Translating basic discoveries
While Albeck has been with UC Davis for only a year, he is already finding collaborators working to improve lung cancer therapies. Associate professor Philip Mack has been investigating new drug combinations for more than 15 years. Now, he is using advanced genomics to identify mutations in individual tumors and match treatments that target those mutations. He also has a keen interest in EGFR.
“A small subset of tumors are particularly dependent on EGFR for growth and survival,” says Mack. “Blocking that signaling will cause the tumor to stop growing and die.”
While this strategy often works in patients — for a time — cancer evolves mutations to escape the inhibitors. Mack hopes that the added insights into EGFR signaling might help clinicians and patients avoid this pitfall.

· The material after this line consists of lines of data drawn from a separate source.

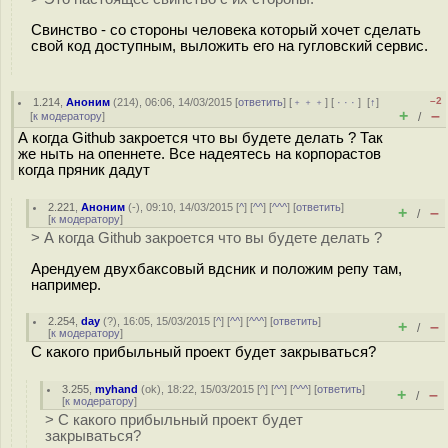
Свинство - со стороны человека который хочет сделать
свой код доступным, выложить его на гугловский сервис.
–2
1.214
,
Аноним
(
214
), 06:06, 14/03/2015 [
ответить
] [
﹢﹢﹢
] [
· · ·
]
[
↑
]
+
–
[
к модератору
]
/
А когда Github закроется что вы будете делать ? Так
же ныть на опеннете. Все надеятесь на корпорастов
когда пряник дадут
2.221
,
Аноним
(
-
), 09:10, 14/03/2015 [
^
] [
^^
] [
^^^
] [
ответить
]
+
–
/
[
к модератору
]
> А когда Github закроется что вы будете делать ?
Арендуем двухбаксовый вдсник и положим репу там,
например.
2.254
,
day
(
?
), 16:05, 15/03/2015 [
^
] [
^^
] [
^^^
] [
ответить
]
+
–
/
[
к модератору
]
С какого прибыльный проект будет закрываться?
3.255
,
myhand
(
ok
), 18:22, 15/03/2015 [
^
] [
^^
] [
^^^
] [
ответить
]
+
–
/
[
к модератору
]
> С какого прибыльный проект будет
закрываться?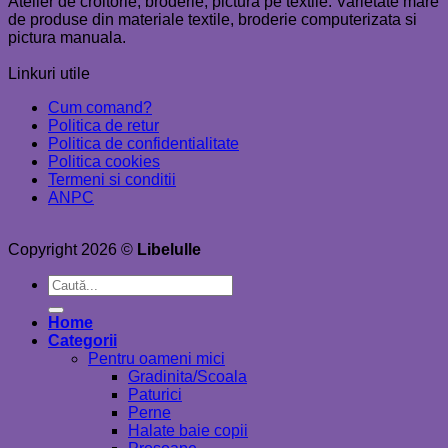
Atelier de croitorie, broderie, pictura pe textile. Varietate mare
de produse din materiale textile, broderie computerizata si
pictura manuala.
Linkuri utile
Cum comand?
Politica de retur
Politica de confidentialitate
Politica cookies
Termeni si conditii
ANPC
Copyright 2026 ©
Libelulle
Caută
după:
Home
Categorii
Pentru oameni mici
Gradinita/Scoala
Paturici
Perne
Halate baie copii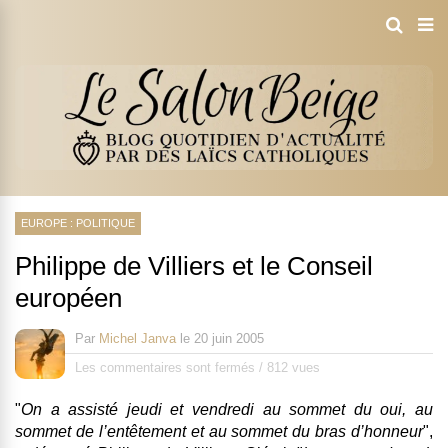
EUROPE : POLITIQUE
Philippe de Villiers et le Conseil
européen
Par
Michel Janva
le
20 juin 2005
Les commentaires sont fermés
/
812 vues
"
On a assisté jeudi et vendredi au sommet du oui, au
sommet de l’entêtement et au sommet du bras d’honneur
",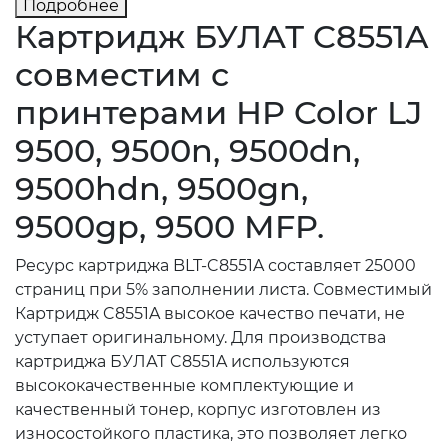
Подробнее
Картридж БУЛАТ C8551A
совместим с
принтерами HP Color LJ
9500, 9500n, 9500dn,
9500hdn, 9500gn,
9500gp, 9500 MFP.
Ресурс картриджа BLT-C8551A составляет 25000
страниц при 5% заполнении листа. Совместимый
Картридж C8551A высокое качество печати, не
уступает оригинальному. Для производства
картриджа БУЛАТ C8551A используются
высококачественные комплектующие и
качественный тонер, корпус изготовлен из
износостойкого пластика, это позволяет легко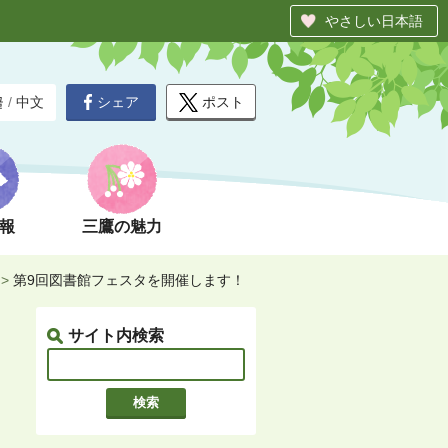
やさしい日本語
シェア
ポスト
글
/
中文
報
三鷹の魅力
>
第9回図書館フェスタを開催します！
サイト内検索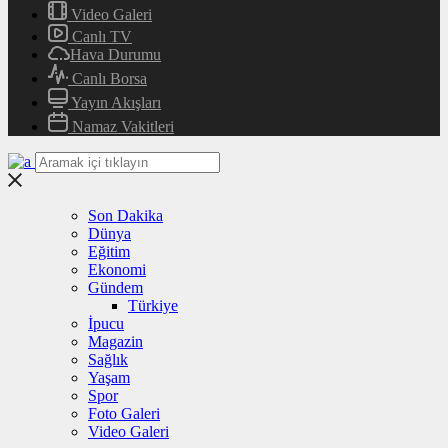
Video Galeri
Canlı TV
Hava Durumu
Canlı Borsa
Yayın Akışları
Namaz Vakitleri
Son Dakika
Dünya
Eğitim
Ekonomi
Gündem
Türkiye
İpucu
Magazin
Sağlık
Yaşam
Spor
Foto Galeri
Video Galeri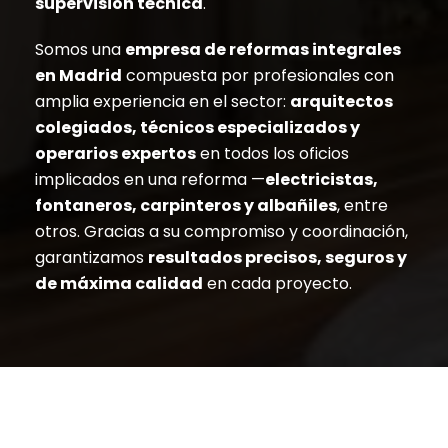
supervisión técnica
.
Somos una
empresa de reformas integrales
en Madrid
compuesta por profesionales con
amplia experiencia en el sector:
arquitectos
colegiados, técnicos especializados y
operarios expertos
en todos los oficios
implicados en una reforma —
electricistas,
fontaneros, carpinteros y albañiles
, entre
otros. Gracias a su compromiso y coordinación,
garantizamos
resultados precisos, seguros y
de máxima calidad
en cada proyecto.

“We want to translate these laboratory strategies into improved patient care,” says Mack. “The better we understand these events at the molecular level, the more likely we’ll be able to use drugs in the right combinations, schedules and concentrations to make the tumor respond. We can also use these tools, in real time, to evaluate how a patient is responding to a particular therapy.”
The wider landscape
EGFR is an important signaling pathway, but it’s one of many. For example, signals conducted by the enzyme AMPK also may have a digital signature, a finding that could enhance our understanding of diabetes and other metabolic conditions.
“We don’t think this behavior is confined to the EGF pathway,” says Albeck. “It just happens to be the first one we looked at.”